Geraldo Luiz De Mori

Le synode sur l'Amazonie, qui s'est tenu à Rome en octobre 2019, a une portée à la fois locale et universelle. Si l'opinion s'est intéressée à la question de l'ordination d'hommes mariés, le cœur du débat portait davantage sur l'inculturation de l'Église. Une telle démarche d'inculturation peut se transposer dans d'autres contextes.

Il y a un peu plus d'un an, en octobre 2019, s'est déroulée l'Assemblée spéciale du synode des évêques pour la région panamazonienne, convoquée par le pape François, événement dont la portée universelle dépasse les frontières de cette région de la planète. Le 2 février 2020, le pape a signé l'exhortation apostolique post-synodale Querida Amazonia1, un texte dont le lyrisme est marqué par l'emploi récurrent de la notion de « rêve », mais qui invite également à découvrir le mystère et les drames de ce biome extraordinaire. Le 25 septembre 2020, à l'Assemblée générale des Nations unies (AGNU), le Saint-Père a rappelé la « situation périlleuse » vécue par l'Amazonie et ses populations autochtones2. Trois jours auparavant, devant la même assemblée, dans le contexte d'incendies sans précédent dans la région, en grande partie provoqués par les intérêts des grandes firmes agro-industrielles, le président du Brésil Jair Bolsonaro accusait les organismes nationaux et internationaux de vouloir nuire à l'économie du pays et à son gouvernement. Plus que jamais donc, l'Amazonie, qui avait fait l'objet de vives discussions lors du synode, reste à l'ordre du jour3.

Le texte qui suit présente quelques conséquences du synode sur la région panamazonienne, surtout sur les activités pastorales développées par les Églises de la région. Il s'agira de faire une brève relecture des principaux axes autour desquels le synode a compris la situation et le rôle de l'Amazonie dans le contexte mondial. On verra comment s'établit le rapport entre les « rêves » du pape François dans Querida Amazonia, les difficultés de leur mise en œuvre sur le terrain et les initiatives qu'ils suscitent dans la vie ecclésiale amazonienne. On tentera de formuler quelques idées sur la manière de s'engager en faveur de la santé de cette région particulière.

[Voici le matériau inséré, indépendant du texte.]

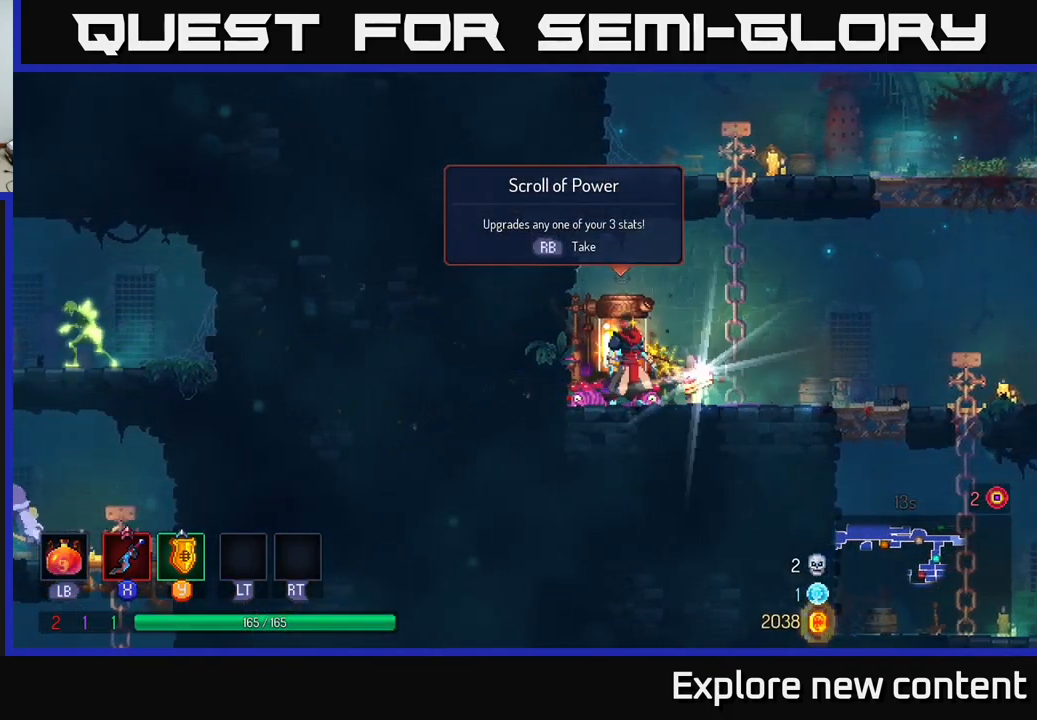
{"buttons": [], "left_stick": "center", "right_stick": "center", "events": [[34, "R1", "down"], [100, "left_stick", "center"], [134, "R1", "up"]]}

Un synode "spécial" à portée universelle

L'Assemblée « spéciale » pour la région panamazonienne, convoquée par le pape François en 2017, semble, à première vue, n'avoir qu'une portée régionale, impliquant uniquement les habitants et les Églises des neuf pays qui composent le biome amazonien. Le document préparatoire (DP), l'Instrumentum laboris (IL) et certaines parties du document final (DF) et de l'exhortation post-synodale Querida Amazonia(QA) peuvent, en effet, confirmer cette impression, par le recours qu'ils font à la catégorie de « territoire » et les descriptions qu'ils proposent de l'Amazonie, de son peuple et de son Église. Ce caractère apparemment « local » offre un enracinement au synode et aux textes qui ont guidé sa préparation, au document que l'assemblée synodale a élaboré et à l'exhortation dont l'auteur est le pape lui-même. Plus qu'un « ailleurs » lointain, objet de la curiosité folklorique, cet enracinement régional est au service de ce qui caractérise l'identité chrétienne, à savoir sa dimension d'incarnation dans l'espace et dans le temps....

L'inscription régionale du synode ne doit pourtant pas cacher sa portée universelle, explicitée dans la thématique choisie par le pape : « Amazonie : nouveaux chemins pour l'Église et pour une écologie intégrale ». Le terme « Amazonie » renvoie clairement à un lieu mais, de ce lieu, émergent de « nouveaux chemins pour l'Église » et pour une « écologie intégrale ». Comme le grand fleuve qui unifie la région, de ce synode coule un ensemble d'éléments à partager avec l'ensemble du monde ecclésial et avec la société au sens large. De quoi s'agit-il ? Que se passe-t-il dans cette partie du monde qui présenterait une capacité de féconder l'Église et l'écologie, en leur ouvrant de « nouveaux chemins » ? Pour répondre à ces questions, il faut d'abord reprendre la lecture du synode sur la réalité qui fait signe vers l'irruption d'une nouveauté, entrevue par le document préparatoire comme « identité et aspirations » et par l'Instrumentum laboris comme « voix », qui demandent, selon le document final, une « écoute » qui mène à la « conversion intégrale » et inspire, selon Querida Amazonia, des « rêves » pour l'Amazonie et pour le monde.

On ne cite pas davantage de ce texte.